Assigned task:
Would you print the passage from the fertility article word for word, starting at "Of those struggling" and ending at "smoking was detrimental."?

Text START

The figure is at odds with official statistics from the National Institute of Clinical Excellence — which states just in seven couples (14 per cent) suffer fertility problems. And 19 per cent said the pressure of trying for a baby negatively affected their relationship. The stress also damaged 22 per cent of people’s sex lives.
Of those struggling to conceive, 24 per cent told the survey they only realised they had fertility issues after spending more than 12 months trying unsuccessfully for a baby. A further 15 per cent sought tests from their GP — and five per cent went private. A quarter wanted more information freely available about fertility issues, while 19 per cent said there was not enough support for couples having trouble.
Eleven per cent of couples have experienced female fertility problems, while in seven per cent it has been the male. And 12 per cent of those quizzed admitted blaming their partner for difficulties conceiving. Most said they were aware that their lifestyle could affect their chances of having a baby, with 76 per cent saying they knew drinking and smoking was detrimental.
It comes as the age limit for IVF treatment for women on the NHS is raised from 39 to 42. Currently on the NHS, women between 40 and 42 are offered one round of IVF, while those under 40 can be offered three rounds.
Meanwhile, over at The Daily Mail, there is more bad bedroom news.
Scientists have uncovered a worrying trend in ‘shrinking’ male sex organs in otters - and warn it could start be affecting human men too. Research into the water mammal suggests that modern chemicals may be to blame for the alarming phenomenon of shrivelling organs.

Text END
Entries shown START

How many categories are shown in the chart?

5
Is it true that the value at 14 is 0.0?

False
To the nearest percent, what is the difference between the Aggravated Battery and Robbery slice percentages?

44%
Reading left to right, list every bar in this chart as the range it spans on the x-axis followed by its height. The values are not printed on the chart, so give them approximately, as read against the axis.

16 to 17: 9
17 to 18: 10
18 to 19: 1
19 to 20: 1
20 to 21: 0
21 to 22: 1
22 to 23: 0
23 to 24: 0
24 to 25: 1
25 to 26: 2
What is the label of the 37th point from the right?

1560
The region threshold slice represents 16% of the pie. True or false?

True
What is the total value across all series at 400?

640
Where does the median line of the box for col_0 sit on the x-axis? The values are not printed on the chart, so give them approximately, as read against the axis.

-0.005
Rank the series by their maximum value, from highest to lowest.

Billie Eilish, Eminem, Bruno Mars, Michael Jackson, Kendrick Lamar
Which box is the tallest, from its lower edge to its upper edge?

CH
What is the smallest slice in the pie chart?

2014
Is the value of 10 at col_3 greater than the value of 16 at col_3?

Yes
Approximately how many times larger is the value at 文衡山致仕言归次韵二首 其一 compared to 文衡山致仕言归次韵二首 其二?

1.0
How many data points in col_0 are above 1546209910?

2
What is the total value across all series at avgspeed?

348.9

Entries shown END

Result for this exercise:
Of those struggling to conceive, 24 per cent told the survey they only realised they had fertility issues after spending more than 12 months trying unsuccessfully for a baby. A further 15 per cent sought tests from their GP — and five per cent went private. A quarter wanted more information freely available about fertility issues, while 19 per cent said there was not enough support for couples having trouble.
Eleven per cent of couples have experienced female fertility problems, while in seven per cent it has been the male. And 12 per cent of those quizzed admitted blaming their partner for difficulties conceiving. Most said they were aware that their lifestyle could affect their chances of having a baby, with 76 per cent saying they knew drinking and smoking was detrimental.